Political newcomer Bonnie Girard is challenging incumbent Congressman Randy Forbes in the Fourth Congressional District Republican primary on June 12.
Last weekend, after a meeting of the Republican Liberty Caucus of Virginia, Girard sat down with the Charlottesville Libertarian Examiner to talk about her reasons for running for the GOP nomination, the political figures she admires, and how Republican candidates can earn the votes of libertarians.
Girard is a China specialist, having spent about 18 of the past 25 years working in China and continuing to work with Chinese businesses since her return to Virginia.
She is concerned about the transfer of dual-use technology that could reach the People’s Liberation Army and has been disappointed by the response of Congressman Forbes and his staff when she brings these concerns to their attention.
‘Tough on China’
Forbes is co-chairman of the Congressional China Caucus and has a reputation of being “tough on China,” according to Girard.
“No less than six times have I talked with both him and his staff about some very specific information, which I have discovered in the course of my work for the Commonwealth of Virginia, identifying a source of information going to China,” Girard explained, but “neither he nor his staff have ever responded, have ever asked anyone to come to me to ask more details [and] get more information about this.”
After that lack of response, she said, “It began to occur to me: How sincere, how truly sincere, is his tough stance on China?”
Girard suspects that Forbes may be more focused on his relationship with defense contractors that want to do business with China than with keeping U.S. defense technologies out of the hands of the Chinese military.

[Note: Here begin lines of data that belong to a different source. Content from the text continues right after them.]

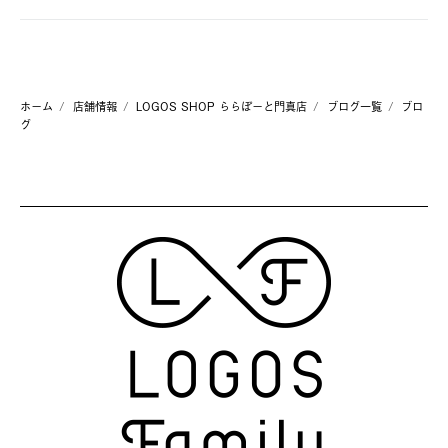
ホーム
店舗情報
LOGOS SHOP ららぽーと門真店
ブログ一覧
ブロ
グ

These concerns ultimately motivated Girard to run for Congress, she said.
“This bothered me enough that I felt I had to make a stand against him.”

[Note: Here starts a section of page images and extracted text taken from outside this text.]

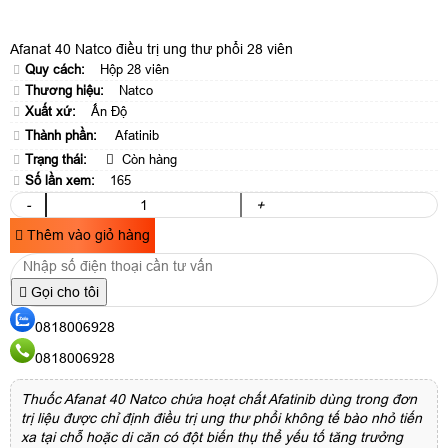
Afanat 40 Natco điều trị ung thư phổi 28 viên
Quy cách:
Hộp 28 viên
Thương hiệu:
Natco
Xuất xứ:
Ấn Độ
Thành phần:
Afatinib
Trạng thái:
Còn hàng
Số lần xem:
165
-
+
Thêm vào giỏ hàng
Gọi cho tôi
0818006928
0818006928
Thuốc Afanat 40 Natco chứa hoạt chất Afatinib dùng trong đơn
trị liệu được chỉ định điều trị ung thư phổi không tế bào nhỏ tiến
xa tại chỗ hoặc di căn có đột biến thụ thể yếu tố tăng trưởng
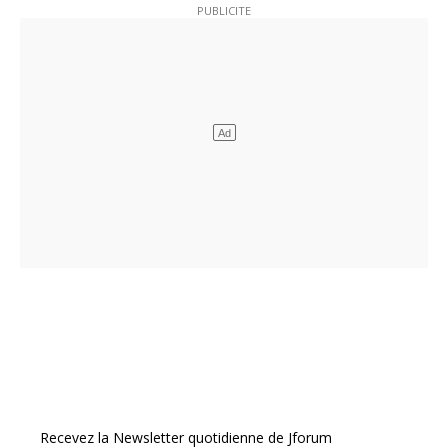
Recevez la Newsletter quotidienne de Jforum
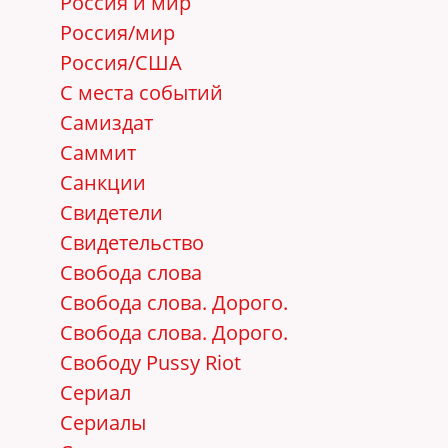
Россия и мир
Россия/мир
Россия/США
С места событий
Самиздат
Саммит
Санкции
Свидетели
Свидетельство
Свобода слова
Свобода слова. Дорого.
Свобода слова. Дорого.
Свободу Pussy Riot
Сериал
Сериалы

Admirable political figures
Girard is an admirer of Benjamin Franklin and Ron Paul.
She recommends that “everybody read the Autobiography of Benjamin Franklin to find inspiration and instruction for leading one’s life as an intelligent, curious, active Renaissance person, which is what he did brilliantly and beautifully.”
Today’s society, she explained, has “become too focused on specialized jobs or specialized directions in our lives.”

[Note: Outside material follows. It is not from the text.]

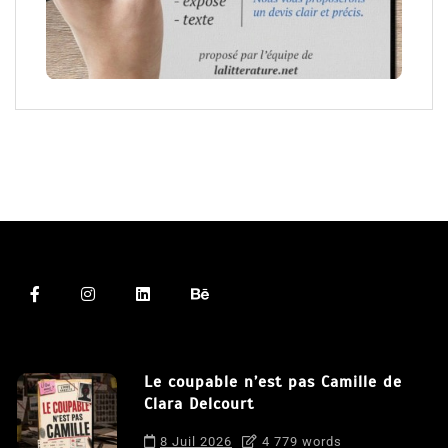
Le coupable n’est pas Camille de
Clara Delcourt
8 Juil 2026
4 779 words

Franklin, she said, was a man “who was able, before the word was ever conceived, to multitask on all levels, from invention, from science, to diplomacy, to government, even in his personal life, he was interesting and colorful but he was a man who explored and excelled at most areas of life and did not limit himself to one.”
As for Ron Paul, Girard says she disagrees with him on some issues, agrees with him on others, but admires him for his steadfastness.
“The reason I admire him,” she explained, “is he has never wavered from a set of principles that he has espoused from the beginning of his public life through to today. He has had the guts and the determination to carry this message through to a presidential run, through the debates, till now. He is unfailingly stable. He is unfailingly positive and principled in what he believes. He absolutely believes in the Constitution, the power of the Constitution, the necessity of restoring liberty and the ideals of classical libertarianism to this country, [and] informing people what that means.”
Ron Paul, she said, “operates from principle not from politics and I admire him greatly for that.”
In thinking about how Republican candidates can attract libertarian voters, Girard said that she has discovered, as she participates in the political process as a candidate, “that persuasion on a personal level is hugely important and probably the most effective means by which you can connect with somebody about political ideas.”
Libertarian arguments, she explained, “are so strong that they simply need to be communicated in very personal ways, in ways that can reach people on a level and in a way that means something to them for their personal lives.”
To gain those voters confidence, she concluded, politicians should “reach out with principles [and] talk about principles, and the rest will fall in place.”